(What the task asks):
Within the entries below, the lines from the one with "- Sigurnosno zaključavanje za decu" through the one with "makaapekto ang ilang active substances sa" are to be set down exactly, both ends kept.

*** Opening of Data under study ***

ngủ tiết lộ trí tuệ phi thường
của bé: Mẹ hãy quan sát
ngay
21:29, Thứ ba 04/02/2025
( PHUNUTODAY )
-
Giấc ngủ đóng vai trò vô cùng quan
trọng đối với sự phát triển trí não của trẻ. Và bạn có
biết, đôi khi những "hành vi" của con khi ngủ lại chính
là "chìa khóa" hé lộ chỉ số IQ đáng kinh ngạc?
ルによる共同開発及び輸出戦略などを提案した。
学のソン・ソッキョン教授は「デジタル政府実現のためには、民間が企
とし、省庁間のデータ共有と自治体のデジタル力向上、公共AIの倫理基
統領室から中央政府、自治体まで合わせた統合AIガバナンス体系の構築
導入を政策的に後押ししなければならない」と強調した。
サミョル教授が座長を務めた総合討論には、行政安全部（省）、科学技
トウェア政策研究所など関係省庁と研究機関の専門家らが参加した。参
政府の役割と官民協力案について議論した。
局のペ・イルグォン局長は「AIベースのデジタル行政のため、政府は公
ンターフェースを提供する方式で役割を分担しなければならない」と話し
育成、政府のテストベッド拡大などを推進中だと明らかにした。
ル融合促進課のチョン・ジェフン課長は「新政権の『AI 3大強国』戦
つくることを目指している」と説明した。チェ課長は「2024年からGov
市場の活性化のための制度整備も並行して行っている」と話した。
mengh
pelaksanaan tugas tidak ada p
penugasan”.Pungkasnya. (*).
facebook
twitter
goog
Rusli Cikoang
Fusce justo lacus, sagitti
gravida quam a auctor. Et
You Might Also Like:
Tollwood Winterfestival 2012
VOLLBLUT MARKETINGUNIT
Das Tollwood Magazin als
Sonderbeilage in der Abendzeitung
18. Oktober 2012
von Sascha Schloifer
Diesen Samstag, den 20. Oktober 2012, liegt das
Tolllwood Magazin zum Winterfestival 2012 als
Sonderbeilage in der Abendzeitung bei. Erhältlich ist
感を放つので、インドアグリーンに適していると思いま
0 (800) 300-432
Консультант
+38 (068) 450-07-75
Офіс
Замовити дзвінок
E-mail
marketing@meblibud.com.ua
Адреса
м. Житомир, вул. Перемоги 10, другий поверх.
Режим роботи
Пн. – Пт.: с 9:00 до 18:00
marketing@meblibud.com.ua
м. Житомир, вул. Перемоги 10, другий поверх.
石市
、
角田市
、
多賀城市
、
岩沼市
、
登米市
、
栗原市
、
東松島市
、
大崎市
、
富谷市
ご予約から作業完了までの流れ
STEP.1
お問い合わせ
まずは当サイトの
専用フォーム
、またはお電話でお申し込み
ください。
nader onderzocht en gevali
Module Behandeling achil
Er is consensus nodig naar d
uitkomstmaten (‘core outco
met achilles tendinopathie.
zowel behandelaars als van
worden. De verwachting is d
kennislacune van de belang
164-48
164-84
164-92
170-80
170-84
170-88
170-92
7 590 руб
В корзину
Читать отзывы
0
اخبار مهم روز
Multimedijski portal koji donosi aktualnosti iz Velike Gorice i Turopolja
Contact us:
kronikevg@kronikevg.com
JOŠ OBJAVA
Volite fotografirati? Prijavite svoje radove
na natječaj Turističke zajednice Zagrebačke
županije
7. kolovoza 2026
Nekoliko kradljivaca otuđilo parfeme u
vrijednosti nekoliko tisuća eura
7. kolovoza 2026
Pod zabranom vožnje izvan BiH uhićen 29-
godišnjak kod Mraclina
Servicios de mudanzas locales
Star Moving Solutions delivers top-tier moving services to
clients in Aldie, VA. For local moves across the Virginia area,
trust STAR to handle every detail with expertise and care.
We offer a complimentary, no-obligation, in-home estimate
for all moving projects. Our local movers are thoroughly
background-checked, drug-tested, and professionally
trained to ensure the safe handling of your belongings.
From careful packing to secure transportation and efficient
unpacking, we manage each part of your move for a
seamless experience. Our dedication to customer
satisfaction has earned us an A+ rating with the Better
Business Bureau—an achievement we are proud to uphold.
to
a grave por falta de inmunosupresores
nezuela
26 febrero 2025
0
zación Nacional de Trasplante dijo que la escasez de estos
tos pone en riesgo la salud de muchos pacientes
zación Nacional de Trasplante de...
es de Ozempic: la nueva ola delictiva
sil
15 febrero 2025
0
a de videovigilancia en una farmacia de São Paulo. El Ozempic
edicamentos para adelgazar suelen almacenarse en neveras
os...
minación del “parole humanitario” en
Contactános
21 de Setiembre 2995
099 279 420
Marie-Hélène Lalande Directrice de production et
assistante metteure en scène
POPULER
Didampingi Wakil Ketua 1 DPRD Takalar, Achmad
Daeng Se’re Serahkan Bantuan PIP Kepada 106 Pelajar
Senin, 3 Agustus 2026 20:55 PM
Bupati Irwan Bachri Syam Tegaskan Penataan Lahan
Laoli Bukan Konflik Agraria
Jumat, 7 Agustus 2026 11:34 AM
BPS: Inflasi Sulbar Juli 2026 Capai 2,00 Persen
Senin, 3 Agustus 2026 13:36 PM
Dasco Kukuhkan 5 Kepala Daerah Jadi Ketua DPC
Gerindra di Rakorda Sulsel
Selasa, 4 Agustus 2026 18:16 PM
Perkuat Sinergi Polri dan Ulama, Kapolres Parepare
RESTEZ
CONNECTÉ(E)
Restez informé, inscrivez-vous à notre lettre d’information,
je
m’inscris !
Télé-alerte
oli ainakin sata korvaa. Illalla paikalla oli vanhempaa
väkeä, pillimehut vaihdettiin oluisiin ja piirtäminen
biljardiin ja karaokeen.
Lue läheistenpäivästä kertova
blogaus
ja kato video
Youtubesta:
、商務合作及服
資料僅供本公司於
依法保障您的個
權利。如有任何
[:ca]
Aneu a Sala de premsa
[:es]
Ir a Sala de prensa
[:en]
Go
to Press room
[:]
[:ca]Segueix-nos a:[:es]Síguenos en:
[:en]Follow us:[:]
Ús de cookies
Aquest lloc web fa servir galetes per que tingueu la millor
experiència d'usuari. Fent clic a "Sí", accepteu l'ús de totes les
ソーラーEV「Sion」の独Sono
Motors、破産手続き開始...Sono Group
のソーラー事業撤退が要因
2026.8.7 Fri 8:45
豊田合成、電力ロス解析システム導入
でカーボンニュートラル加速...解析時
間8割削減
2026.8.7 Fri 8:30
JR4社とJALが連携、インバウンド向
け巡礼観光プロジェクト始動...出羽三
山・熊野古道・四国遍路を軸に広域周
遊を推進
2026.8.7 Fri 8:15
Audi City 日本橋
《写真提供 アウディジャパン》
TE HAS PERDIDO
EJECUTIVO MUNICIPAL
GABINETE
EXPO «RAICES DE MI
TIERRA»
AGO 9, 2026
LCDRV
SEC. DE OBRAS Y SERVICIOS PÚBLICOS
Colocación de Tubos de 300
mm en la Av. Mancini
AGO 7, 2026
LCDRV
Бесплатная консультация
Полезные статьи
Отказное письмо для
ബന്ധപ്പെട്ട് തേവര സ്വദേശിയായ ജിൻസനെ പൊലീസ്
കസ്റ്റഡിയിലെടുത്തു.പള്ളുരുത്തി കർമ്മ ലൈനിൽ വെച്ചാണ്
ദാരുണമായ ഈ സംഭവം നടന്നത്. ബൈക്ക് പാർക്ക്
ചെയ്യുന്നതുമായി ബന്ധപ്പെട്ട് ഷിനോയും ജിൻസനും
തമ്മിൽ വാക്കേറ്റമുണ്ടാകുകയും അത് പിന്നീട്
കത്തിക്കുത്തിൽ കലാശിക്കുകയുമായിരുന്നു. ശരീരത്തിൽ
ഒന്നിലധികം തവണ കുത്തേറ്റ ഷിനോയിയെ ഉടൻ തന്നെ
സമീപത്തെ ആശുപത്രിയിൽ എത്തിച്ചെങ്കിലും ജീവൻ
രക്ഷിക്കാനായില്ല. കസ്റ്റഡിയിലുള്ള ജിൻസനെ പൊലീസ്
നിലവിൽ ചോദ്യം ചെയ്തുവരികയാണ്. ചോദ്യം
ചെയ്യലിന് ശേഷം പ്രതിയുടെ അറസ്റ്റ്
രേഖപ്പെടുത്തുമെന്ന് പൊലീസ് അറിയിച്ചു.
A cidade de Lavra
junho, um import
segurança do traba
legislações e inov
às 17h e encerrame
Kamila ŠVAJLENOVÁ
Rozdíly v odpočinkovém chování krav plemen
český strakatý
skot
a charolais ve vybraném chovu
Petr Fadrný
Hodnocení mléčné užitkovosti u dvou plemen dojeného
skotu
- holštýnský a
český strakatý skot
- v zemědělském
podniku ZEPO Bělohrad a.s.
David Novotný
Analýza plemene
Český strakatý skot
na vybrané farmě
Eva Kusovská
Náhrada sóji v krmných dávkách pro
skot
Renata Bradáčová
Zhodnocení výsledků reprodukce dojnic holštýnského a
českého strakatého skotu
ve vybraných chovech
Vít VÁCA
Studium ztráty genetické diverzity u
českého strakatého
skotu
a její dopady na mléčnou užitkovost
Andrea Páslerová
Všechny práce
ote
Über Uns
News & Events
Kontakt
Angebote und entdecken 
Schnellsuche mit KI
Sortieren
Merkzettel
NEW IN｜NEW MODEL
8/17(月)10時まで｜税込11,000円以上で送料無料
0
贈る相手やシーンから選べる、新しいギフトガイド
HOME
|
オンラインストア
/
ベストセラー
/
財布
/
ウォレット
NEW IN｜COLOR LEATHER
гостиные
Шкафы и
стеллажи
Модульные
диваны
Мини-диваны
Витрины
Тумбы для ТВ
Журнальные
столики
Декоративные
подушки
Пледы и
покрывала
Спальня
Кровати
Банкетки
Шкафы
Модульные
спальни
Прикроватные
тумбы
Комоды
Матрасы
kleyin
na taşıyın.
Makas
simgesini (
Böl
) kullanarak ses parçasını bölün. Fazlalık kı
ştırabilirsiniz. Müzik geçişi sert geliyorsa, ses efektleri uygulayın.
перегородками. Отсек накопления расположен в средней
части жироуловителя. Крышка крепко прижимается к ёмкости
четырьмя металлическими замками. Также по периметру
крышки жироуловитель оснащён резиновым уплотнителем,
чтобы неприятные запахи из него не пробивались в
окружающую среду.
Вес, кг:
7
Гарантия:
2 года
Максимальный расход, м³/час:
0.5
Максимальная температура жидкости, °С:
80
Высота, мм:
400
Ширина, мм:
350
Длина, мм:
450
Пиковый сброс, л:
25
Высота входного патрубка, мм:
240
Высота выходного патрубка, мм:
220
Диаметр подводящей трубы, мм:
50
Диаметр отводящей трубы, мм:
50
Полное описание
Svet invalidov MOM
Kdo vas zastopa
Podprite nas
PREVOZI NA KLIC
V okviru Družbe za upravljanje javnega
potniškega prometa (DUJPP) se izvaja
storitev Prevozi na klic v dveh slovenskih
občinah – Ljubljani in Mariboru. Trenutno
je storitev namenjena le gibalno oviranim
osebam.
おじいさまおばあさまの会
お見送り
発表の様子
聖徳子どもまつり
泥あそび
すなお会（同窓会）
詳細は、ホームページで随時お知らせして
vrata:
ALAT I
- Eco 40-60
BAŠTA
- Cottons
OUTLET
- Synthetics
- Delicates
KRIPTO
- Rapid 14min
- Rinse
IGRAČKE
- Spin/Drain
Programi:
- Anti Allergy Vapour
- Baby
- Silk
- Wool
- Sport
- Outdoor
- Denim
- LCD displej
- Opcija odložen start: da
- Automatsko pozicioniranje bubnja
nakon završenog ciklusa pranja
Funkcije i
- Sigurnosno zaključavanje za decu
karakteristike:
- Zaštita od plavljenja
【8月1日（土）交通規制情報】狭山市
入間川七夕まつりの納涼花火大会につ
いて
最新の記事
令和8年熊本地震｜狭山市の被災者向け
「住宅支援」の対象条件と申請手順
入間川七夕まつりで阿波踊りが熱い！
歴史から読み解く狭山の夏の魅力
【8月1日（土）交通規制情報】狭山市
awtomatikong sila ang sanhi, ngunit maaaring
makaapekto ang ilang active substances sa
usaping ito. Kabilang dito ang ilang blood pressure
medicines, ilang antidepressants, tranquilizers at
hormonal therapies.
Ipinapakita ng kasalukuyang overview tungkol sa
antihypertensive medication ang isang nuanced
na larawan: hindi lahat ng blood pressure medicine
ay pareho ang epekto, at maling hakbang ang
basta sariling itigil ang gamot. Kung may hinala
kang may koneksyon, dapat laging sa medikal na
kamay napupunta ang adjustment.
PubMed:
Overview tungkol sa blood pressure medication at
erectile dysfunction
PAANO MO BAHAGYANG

*** Close of Data under study ***

(Task output):
- Sigurnosno zaključavanje za decu
karakteristike:
- Zaštita od plavljenja
【8月1日（土）交通規制情報】狭山市
入間川七夕まつりの納涼花火大会につ
いて
最新の記事
令和8年熊本地震｜狭山市の被災者向け
「住宅支援」の対象条件と申請手順
入間川七夕まつりで阿波踊りが熱い！
歴史から読み解く狭山の夏の魅力
【8月1日（土）交通規制情報】狭山市
awtomatikong sila ang sanhi, ngunit maaaring
makaapekto ang ilang active substances sa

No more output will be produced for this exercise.